Disrupting that financial flow by the freezing of assets abroad is seen as key to driving a wedge between him and the Taliban, a source told the paper. The money has been traced to legal and illegal front businesses, charities, and, allegedly, tributes paid to him by several Persian Gulf states, companies and individuals, in return for his agreement to minimise or stay out of their countries.

A month after the attack, a brief ceremony was held at Ground Zero in New York where fires still burn, presided over by the mayor, Mr Rudi Giuliani.

Mr Giuliani later escorted the Saudi Prince Alwaleed Bin Talal, one of hundreds of princes in the Saudi royal family, around Ground Zero. Calling the attacks "a tremendous crime", he presented the mayor with a cheque for $10 million for relief efforts.

"It's just unbelievable," he said. "We are here to tell America and to tell New York that Saudi Arabia is with the US wholeheartedly."

Later, however, Mr Giuliani returned the cheque after the prince had issued a statement critical of the US policy on Palestine.

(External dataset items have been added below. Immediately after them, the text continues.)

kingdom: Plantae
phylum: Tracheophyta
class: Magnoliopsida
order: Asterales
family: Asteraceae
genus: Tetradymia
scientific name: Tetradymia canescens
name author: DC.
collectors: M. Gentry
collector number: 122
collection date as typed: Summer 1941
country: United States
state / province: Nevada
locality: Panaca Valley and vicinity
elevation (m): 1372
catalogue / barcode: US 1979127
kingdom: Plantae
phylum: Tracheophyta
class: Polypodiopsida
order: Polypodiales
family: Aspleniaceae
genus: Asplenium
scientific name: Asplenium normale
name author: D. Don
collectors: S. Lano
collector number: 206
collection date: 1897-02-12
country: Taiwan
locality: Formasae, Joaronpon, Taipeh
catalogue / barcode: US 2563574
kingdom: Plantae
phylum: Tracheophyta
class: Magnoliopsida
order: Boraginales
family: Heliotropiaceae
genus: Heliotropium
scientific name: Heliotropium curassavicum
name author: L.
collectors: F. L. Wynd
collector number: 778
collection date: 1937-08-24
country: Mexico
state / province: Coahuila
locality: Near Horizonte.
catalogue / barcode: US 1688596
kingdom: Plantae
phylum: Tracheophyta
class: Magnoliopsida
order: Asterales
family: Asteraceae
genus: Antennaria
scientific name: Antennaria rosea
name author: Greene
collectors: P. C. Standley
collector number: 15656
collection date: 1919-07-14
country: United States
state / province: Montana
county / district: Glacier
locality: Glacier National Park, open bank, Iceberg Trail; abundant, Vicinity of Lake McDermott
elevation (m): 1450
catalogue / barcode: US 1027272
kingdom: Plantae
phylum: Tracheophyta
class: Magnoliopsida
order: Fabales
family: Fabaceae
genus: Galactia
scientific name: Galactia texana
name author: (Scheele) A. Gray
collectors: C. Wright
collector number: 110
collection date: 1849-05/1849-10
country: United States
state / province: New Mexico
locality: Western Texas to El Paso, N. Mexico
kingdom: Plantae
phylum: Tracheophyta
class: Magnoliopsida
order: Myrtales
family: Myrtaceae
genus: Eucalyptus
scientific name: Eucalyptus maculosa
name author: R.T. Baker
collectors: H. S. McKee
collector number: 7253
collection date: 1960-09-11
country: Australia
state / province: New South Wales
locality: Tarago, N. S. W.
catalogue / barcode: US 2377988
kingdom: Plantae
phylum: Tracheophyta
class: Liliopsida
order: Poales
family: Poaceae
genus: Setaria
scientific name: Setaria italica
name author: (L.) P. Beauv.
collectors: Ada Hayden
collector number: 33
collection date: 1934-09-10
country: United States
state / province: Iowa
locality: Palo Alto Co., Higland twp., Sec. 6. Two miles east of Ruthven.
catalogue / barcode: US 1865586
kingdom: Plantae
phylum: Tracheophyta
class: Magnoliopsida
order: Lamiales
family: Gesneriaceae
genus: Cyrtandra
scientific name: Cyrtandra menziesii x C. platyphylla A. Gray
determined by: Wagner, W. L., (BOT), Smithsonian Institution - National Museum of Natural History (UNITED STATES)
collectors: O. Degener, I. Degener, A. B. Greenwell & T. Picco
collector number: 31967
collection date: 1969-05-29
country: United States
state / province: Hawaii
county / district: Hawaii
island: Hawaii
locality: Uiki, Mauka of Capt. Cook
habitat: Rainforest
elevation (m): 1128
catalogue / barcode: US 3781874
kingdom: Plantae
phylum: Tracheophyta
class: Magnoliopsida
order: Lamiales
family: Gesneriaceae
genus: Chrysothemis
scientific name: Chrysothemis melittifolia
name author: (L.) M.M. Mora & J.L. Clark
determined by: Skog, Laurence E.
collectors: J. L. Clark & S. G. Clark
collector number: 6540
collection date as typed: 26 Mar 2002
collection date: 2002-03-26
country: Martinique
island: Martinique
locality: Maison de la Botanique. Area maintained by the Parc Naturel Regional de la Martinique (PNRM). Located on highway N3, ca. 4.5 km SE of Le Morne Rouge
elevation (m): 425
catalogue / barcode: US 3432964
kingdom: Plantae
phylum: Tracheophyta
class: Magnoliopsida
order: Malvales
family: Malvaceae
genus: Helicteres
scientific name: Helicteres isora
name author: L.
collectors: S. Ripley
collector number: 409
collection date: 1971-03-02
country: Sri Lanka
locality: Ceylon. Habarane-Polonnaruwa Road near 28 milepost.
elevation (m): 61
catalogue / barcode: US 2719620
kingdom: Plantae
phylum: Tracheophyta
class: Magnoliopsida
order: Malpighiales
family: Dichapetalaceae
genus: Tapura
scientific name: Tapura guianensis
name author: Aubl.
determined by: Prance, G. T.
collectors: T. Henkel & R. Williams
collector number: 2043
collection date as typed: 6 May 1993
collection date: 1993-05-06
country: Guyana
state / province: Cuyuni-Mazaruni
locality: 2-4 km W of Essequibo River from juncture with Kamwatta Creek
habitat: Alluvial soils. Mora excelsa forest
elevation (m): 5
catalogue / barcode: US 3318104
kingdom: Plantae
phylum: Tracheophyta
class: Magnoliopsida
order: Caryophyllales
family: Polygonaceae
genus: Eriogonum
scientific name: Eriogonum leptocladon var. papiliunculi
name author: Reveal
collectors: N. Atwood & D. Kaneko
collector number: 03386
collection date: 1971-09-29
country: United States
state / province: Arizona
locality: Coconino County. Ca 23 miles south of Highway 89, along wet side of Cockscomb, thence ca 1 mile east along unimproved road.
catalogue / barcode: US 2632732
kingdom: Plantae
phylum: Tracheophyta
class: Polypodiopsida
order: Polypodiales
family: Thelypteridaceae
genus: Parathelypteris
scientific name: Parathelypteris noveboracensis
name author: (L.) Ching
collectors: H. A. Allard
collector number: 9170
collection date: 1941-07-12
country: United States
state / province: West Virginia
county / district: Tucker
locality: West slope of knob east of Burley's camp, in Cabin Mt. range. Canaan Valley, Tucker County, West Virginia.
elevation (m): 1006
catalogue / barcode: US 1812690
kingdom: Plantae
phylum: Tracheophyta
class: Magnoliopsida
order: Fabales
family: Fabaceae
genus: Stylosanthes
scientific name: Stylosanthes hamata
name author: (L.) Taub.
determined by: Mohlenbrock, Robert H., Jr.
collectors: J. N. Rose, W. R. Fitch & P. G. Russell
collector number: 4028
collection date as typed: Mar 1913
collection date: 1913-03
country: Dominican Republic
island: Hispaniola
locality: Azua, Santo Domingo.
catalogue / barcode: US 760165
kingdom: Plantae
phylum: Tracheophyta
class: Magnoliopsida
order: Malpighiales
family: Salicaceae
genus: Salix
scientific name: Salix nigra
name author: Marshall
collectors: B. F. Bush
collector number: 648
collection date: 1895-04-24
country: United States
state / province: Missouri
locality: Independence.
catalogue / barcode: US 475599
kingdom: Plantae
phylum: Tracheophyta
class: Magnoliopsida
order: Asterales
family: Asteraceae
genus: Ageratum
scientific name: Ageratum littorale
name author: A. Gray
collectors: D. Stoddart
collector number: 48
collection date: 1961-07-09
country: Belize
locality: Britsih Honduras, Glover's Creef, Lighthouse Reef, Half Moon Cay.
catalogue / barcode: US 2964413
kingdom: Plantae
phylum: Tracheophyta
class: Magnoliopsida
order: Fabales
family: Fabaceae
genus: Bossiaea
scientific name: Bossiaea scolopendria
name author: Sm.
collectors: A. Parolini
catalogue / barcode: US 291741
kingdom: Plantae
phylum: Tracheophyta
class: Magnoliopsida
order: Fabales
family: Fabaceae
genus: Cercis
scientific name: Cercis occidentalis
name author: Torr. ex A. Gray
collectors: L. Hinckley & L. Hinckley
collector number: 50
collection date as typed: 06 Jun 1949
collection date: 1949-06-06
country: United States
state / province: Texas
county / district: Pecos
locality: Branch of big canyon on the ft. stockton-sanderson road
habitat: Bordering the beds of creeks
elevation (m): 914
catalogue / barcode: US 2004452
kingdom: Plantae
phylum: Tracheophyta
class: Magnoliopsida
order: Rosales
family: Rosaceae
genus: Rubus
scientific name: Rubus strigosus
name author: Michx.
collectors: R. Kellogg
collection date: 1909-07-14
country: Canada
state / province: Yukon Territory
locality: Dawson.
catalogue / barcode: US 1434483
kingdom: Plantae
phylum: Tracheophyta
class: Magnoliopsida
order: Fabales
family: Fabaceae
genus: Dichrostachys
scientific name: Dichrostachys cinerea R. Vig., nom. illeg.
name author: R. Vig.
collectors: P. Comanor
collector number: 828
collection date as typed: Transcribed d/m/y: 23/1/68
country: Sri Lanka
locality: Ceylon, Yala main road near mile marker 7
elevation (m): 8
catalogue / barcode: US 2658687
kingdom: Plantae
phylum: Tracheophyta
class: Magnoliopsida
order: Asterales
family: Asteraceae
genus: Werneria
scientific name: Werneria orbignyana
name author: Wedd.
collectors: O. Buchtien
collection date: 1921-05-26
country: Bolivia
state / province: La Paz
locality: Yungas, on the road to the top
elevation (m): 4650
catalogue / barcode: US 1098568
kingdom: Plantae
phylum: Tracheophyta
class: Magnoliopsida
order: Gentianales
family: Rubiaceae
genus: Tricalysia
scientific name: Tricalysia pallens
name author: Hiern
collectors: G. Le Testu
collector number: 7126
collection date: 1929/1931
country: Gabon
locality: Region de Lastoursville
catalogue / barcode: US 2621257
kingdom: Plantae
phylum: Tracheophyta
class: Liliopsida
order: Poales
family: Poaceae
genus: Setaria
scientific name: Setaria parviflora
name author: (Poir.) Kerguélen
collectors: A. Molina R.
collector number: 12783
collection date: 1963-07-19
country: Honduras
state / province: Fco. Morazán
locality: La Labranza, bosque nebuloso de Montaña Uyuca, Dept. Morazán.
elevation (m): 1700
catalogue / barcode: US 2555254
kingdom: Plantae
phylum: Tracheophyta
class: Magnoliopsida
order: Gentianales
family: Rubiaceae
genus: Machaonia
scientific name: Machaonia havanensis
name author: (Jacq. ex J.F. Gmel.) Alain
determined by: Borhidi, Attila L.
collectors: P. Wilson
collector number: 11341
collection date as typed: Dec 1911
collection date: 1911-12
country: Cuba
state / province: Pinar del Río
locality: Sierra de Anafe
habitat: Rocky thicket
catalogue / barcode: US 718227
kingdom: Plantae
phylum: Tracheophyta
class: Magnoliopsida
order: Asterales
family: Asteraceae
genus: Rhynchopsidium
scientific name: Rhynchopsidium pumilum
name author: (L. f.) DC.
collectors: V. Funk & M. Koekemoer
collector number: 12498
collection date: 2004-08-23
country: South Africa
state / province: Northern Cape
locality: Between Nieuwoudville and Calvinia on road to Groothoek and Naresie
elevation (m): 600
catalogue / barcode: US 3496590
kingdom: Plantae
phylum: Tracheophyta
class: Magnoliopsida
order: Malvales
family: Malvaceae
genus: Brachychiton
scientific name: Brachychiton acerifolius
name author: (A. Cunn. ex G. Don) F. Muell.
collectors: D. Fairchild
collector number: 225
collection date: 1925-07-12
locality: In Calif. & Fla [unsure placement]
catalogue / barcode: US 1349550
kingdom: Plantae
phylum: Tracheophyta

Mr Bush spoke later at an open-air service at the Pentagon for up to 20,000 survivors, friends and family of those who died. He paid warm tribute to the US military and said that "unlike our enemies, we value every life and mourn every loss." The US would not be deterred from the pursuit of "justice", he said, "we will meet our moment, we will prevail."

The five major TV networks have agreed to the White House request to refrain from rebroadcasting unedited recordings of bin Laden or his lieutenants.

The unprecedented agreement was described by one network as a "patriotic" gesture in response to concerns that such speeches could be a means of transmitting coded messages to supporters and that they were inflammatory.

Military officials meanwhile have said An Air Force sergeant from Maine was killed in a heavy equipment accident in the Arabian Peninsula, becoming the first announced US death in Operation Enduring Freedom.